## [OPDRACHT 1]
Vertaal de zin "Woensdag is de drukste dag van de week." uit de aangeleverde tekst in het Engels.

## [AANGELEVERDE TEKST]
══════════

Woensdag is de drukste dag van de week. In het pand van 1500 vierkante meter wordt met dozen geschoven en glijden de handen van zeker acht vrijwilligers razendsnel langs groene, blauwe, rode en zwarte kratten. De producten worden gesorteerd en de kratten worden in de vrachtwagen, koelcel, het vrieshuis of het magazijn gestapeld. Met de vrachtwagen gaan dit keer 409 voedselpakketten mee, waarvan 155 grote pakketten voor de kinderrijke gezinnen.
Een kerk als dc
Voor Delftenaren zijn er vijf locaties waar ze hun pakketten kunnen ophalen, waaronder De Immanuëlkerk. Dit in 1960 gebouwde godshuis was eerder niet alleen een uitgiftepunt, maar fungeerde ook tien jaar lang als dc. “We begonnen aan een keukentafel met een koelkast en daarna gingen we naar de Immanuëlkerk. Maar ook dat werd te klein”, zegt Mostert. “We sloegen de producten op in een kelder onder de kerkvloer en in een blokhut op de binnenplaats. De hal gebruikten we om de pakketten klaar te zetten. We hadden een koelkast en vrieskist en daar deden we het mee. Beginnerswerk. Nu zijn we een volwaardig bedrijf geworden.”

══════════

## [Afbeeldingen van geplotte gegevens]
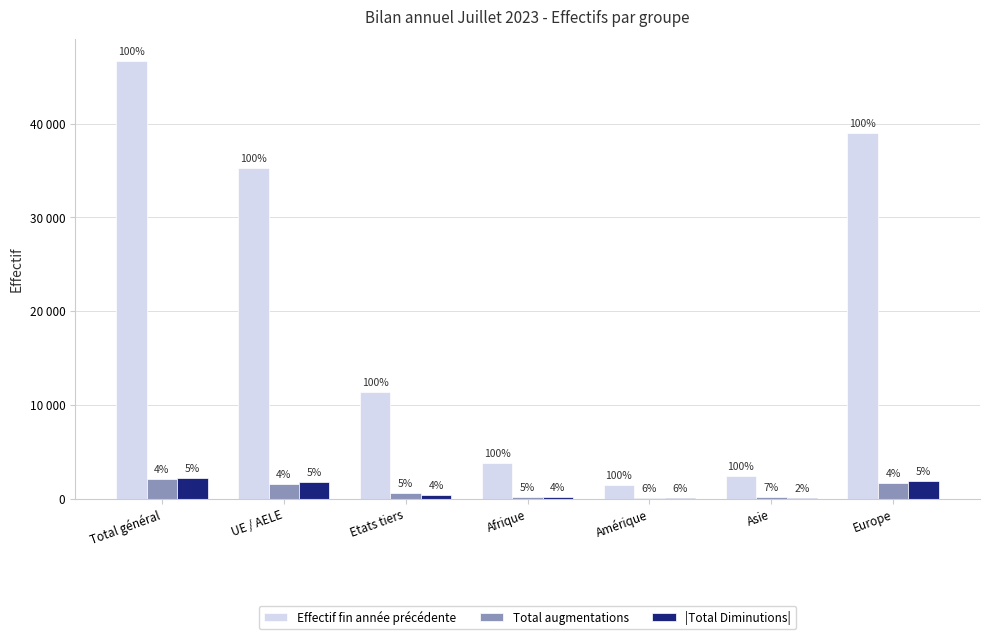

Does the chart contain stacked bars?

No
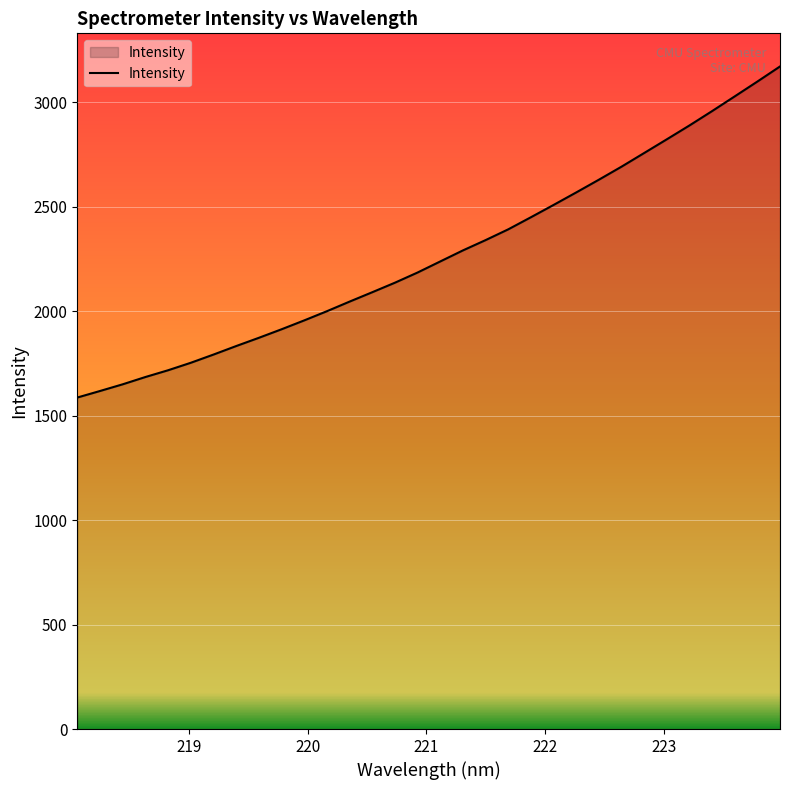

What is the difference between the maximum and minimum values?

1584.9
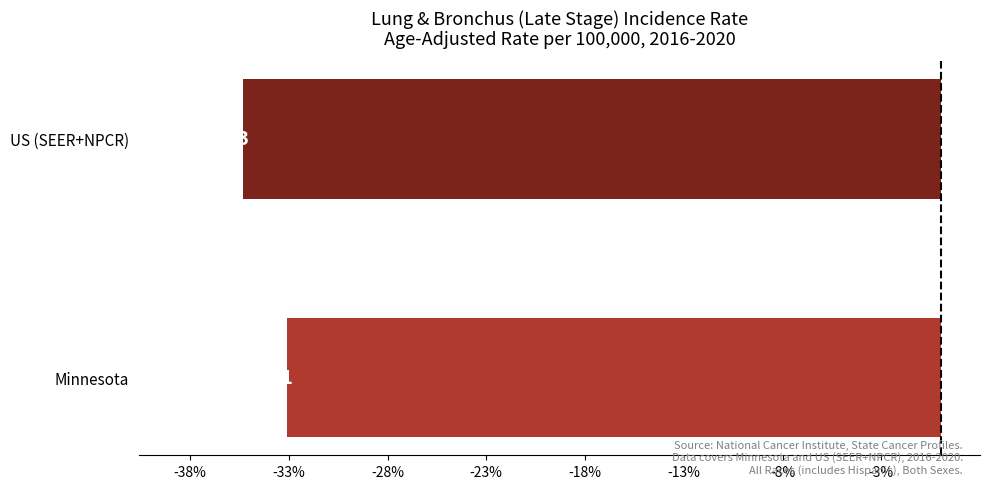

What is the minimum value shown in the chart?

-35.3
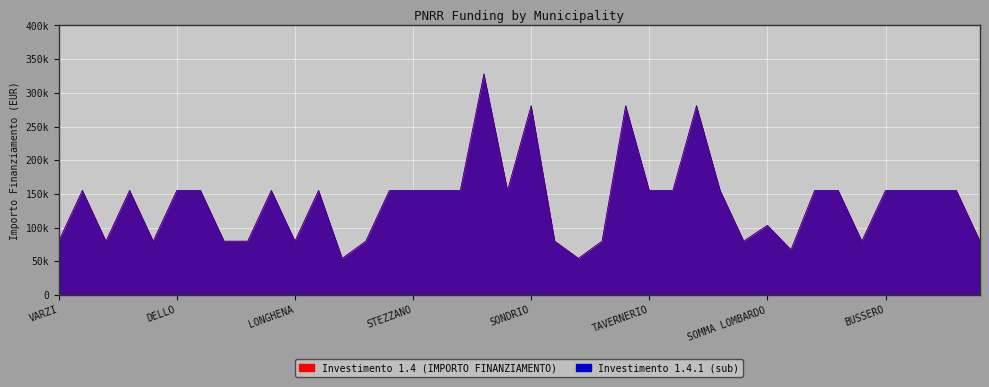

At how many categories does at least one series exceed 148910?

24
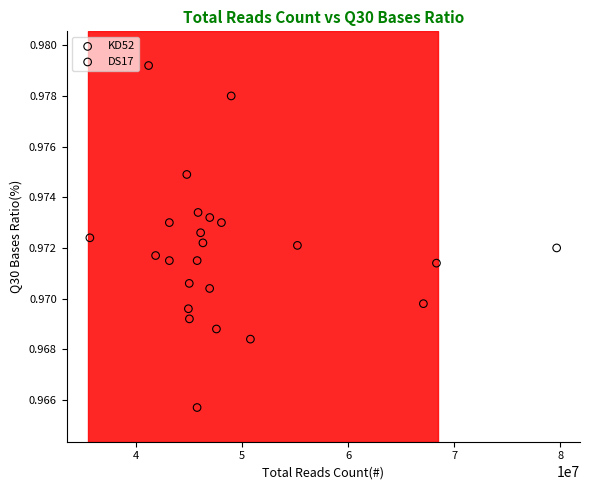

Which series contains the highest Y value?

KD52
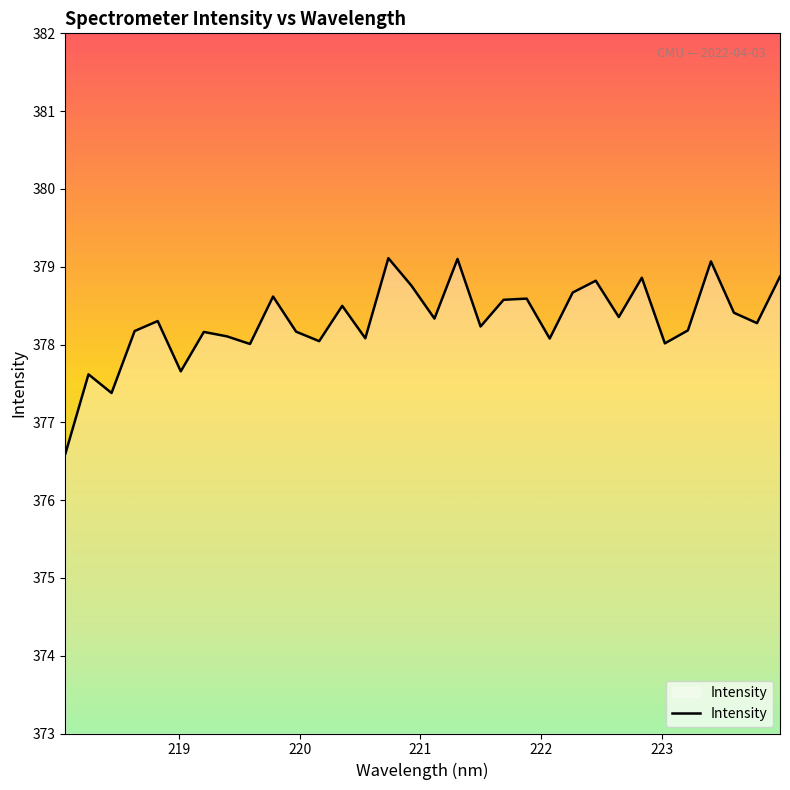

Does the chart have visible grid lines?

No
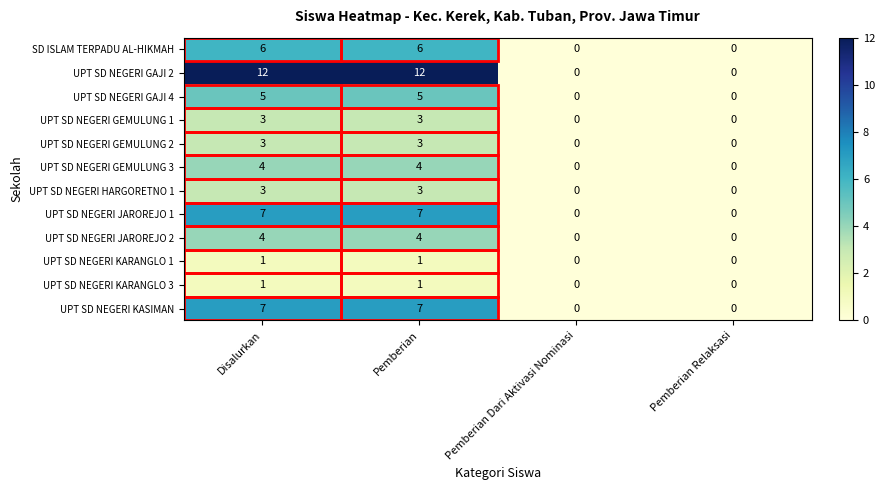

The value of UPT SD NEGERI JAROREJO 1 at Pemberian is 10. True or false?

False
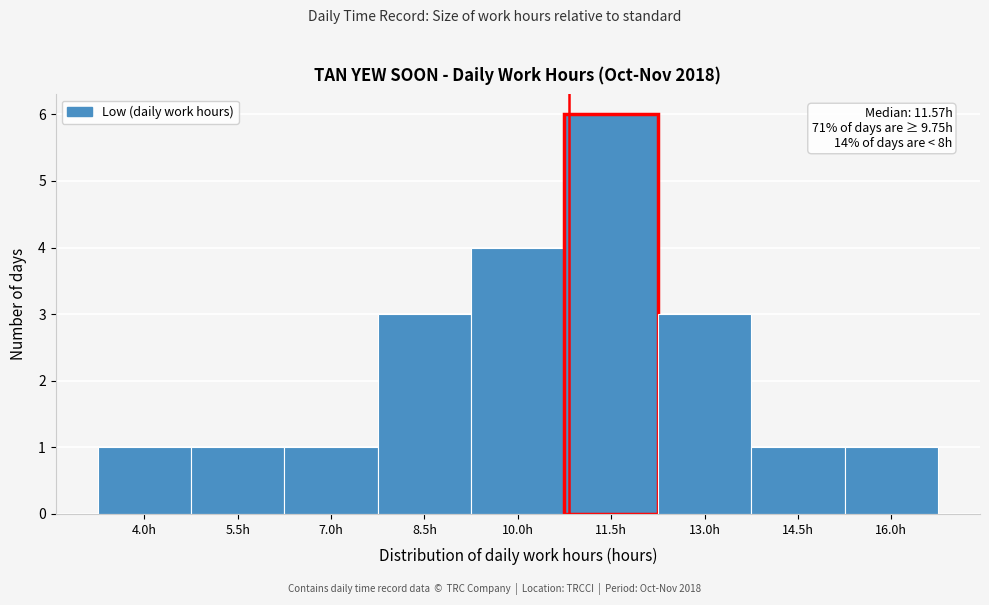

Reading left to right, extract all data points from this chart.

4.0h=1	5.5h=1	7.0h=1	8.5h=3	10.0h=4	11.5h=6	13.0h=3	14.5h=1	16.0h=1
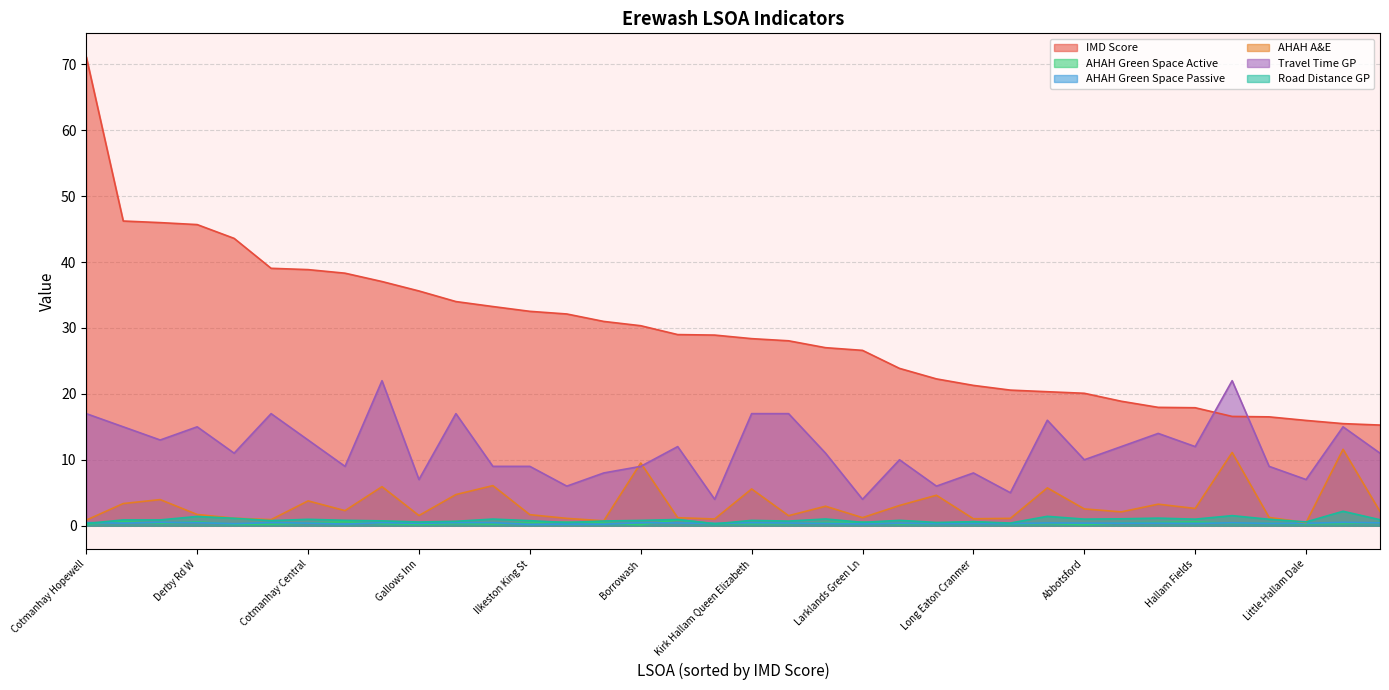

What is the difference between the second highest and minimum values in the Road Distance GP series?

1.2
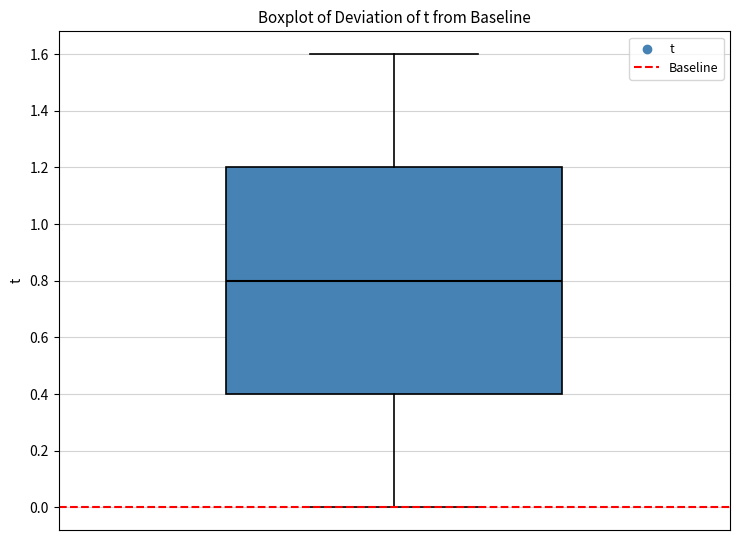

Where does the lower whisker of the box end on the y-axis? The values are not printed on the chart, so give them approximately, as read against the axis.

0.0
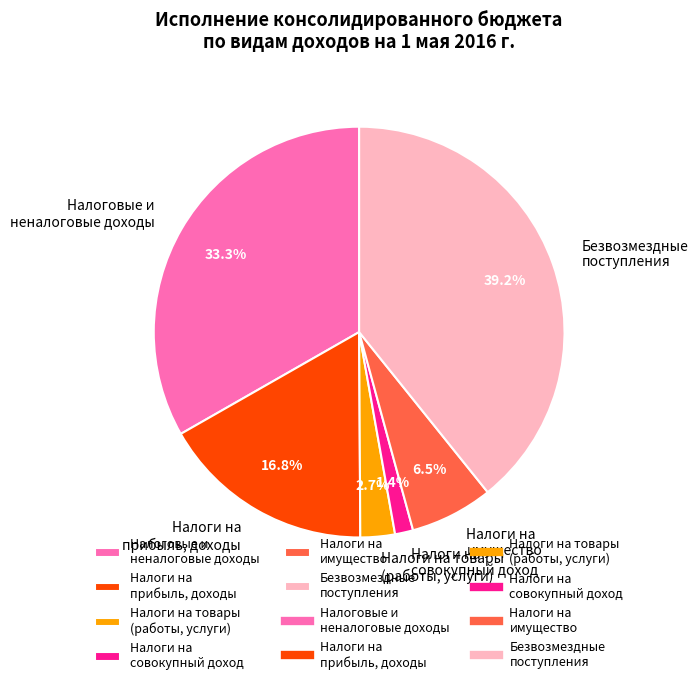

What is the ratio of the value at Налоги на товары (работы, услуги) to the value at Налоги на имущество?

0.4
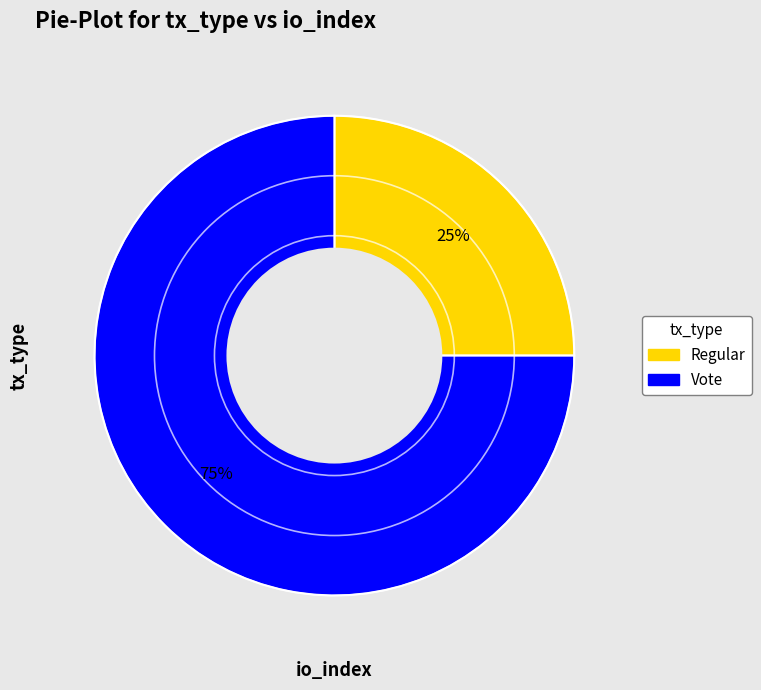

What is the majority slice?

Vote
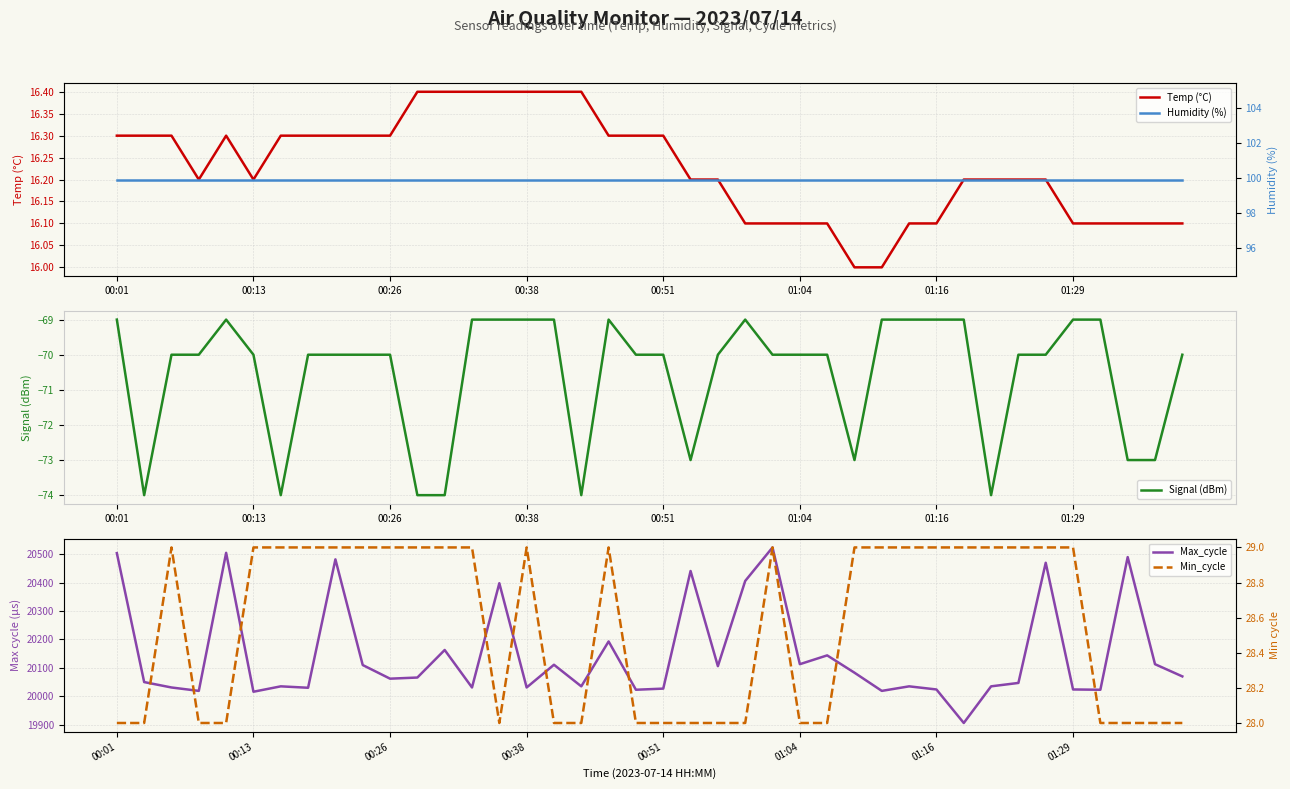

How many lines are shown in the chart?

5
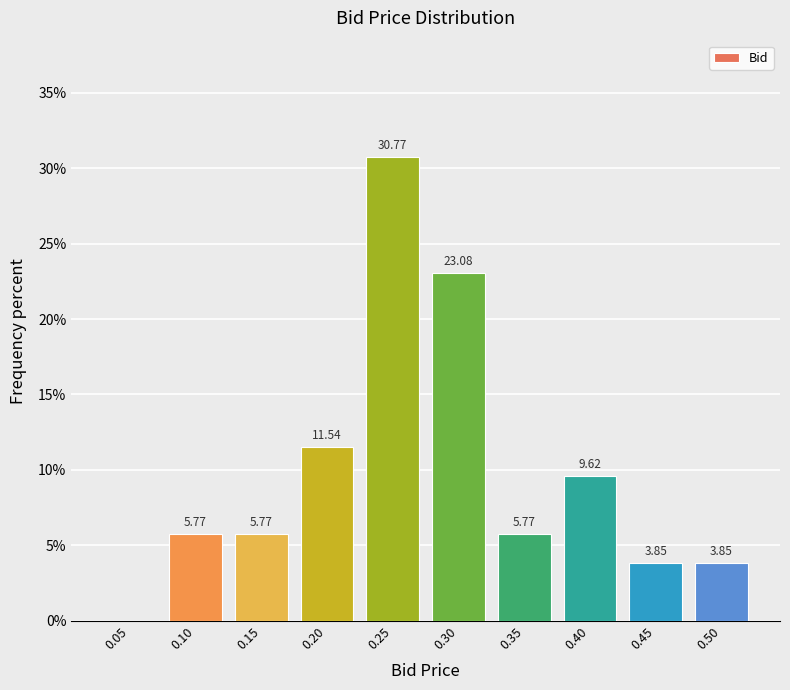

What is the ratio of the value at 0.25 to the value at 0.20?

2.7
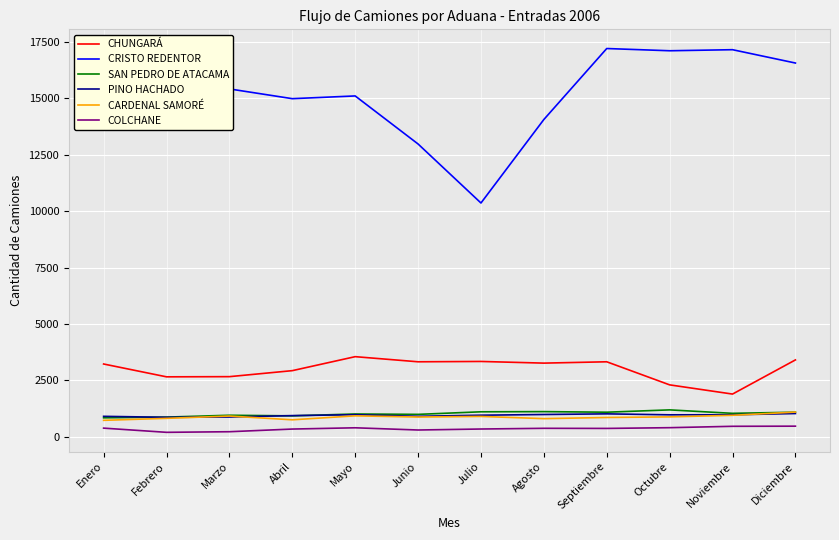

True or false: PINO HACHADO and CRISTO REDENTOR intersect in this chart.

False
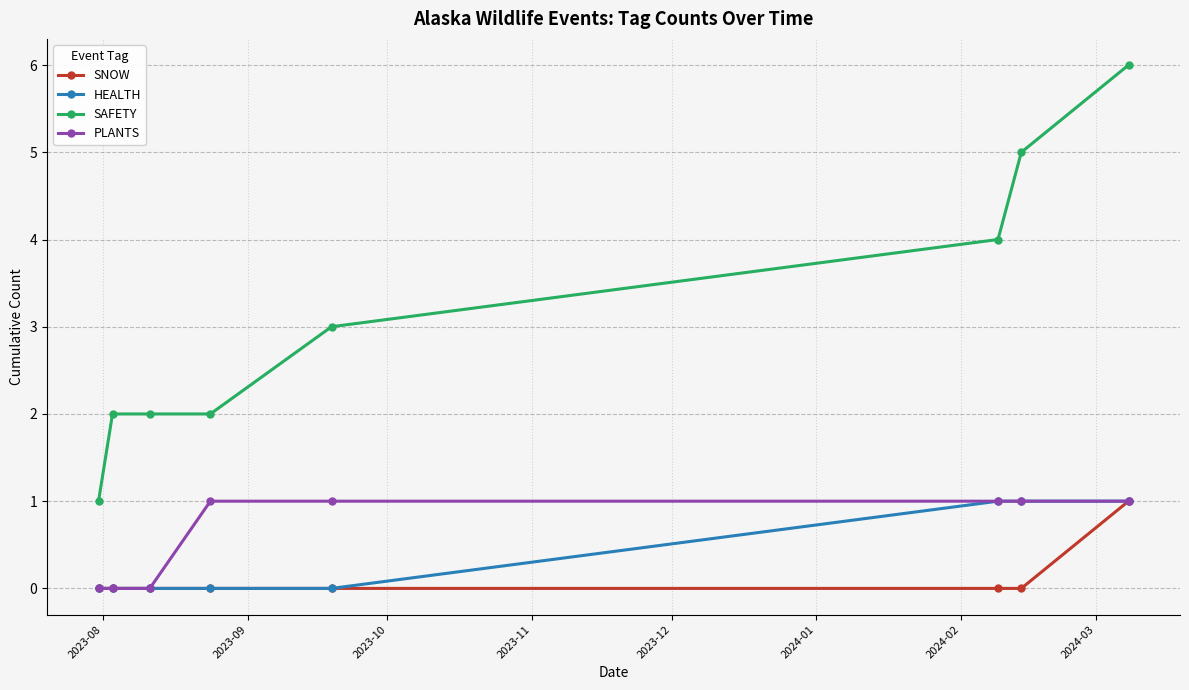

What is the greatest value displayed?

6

══════════

## [OPDRACHT 2]
Haal uit de gegevens het deel dat begint bij de regel met "The value of" en doorloopt tot en met het einde van de gegevens, en geef dat ongewijzigd weer. Laat de afbeeldingen daarbij weg.

## [ANTWOORD 1]
Wednesday is the busiest day of the week.

## [ANTWOORD 2]
The value of UPT SD NEGERI JAROREJO 1 at Pemberian is 10. True or false?

False

Reading left to right, extract all data points from this chart.

4.0h=1	5.5h=1	7.0h=1	8.5h=3	10.0h=4	11.5h=6	13.0h=3	14.5h=1	16.0h=1

What is the difference between the second highest and minimum values in the Road Distance GP series?

1.2

Where does the lower whisker of the box end on the y-axis? The values are not printed on the chart, so give them approximately, as read against the axis.

0.0

What is the ratio of the value at Налоги на товары (работы, услуги) to the value at Налоги на имущество?

0.4

What is the majority slice?

Vote

How many lines are shown in the chart?

5

What is the ratio of the value at 0.25 to the value at 0.20?

2.7

True or false: PINO HACHADO and CRISTO REDENTOR intersect in this chart.

False

What is the greatest value displayed?

6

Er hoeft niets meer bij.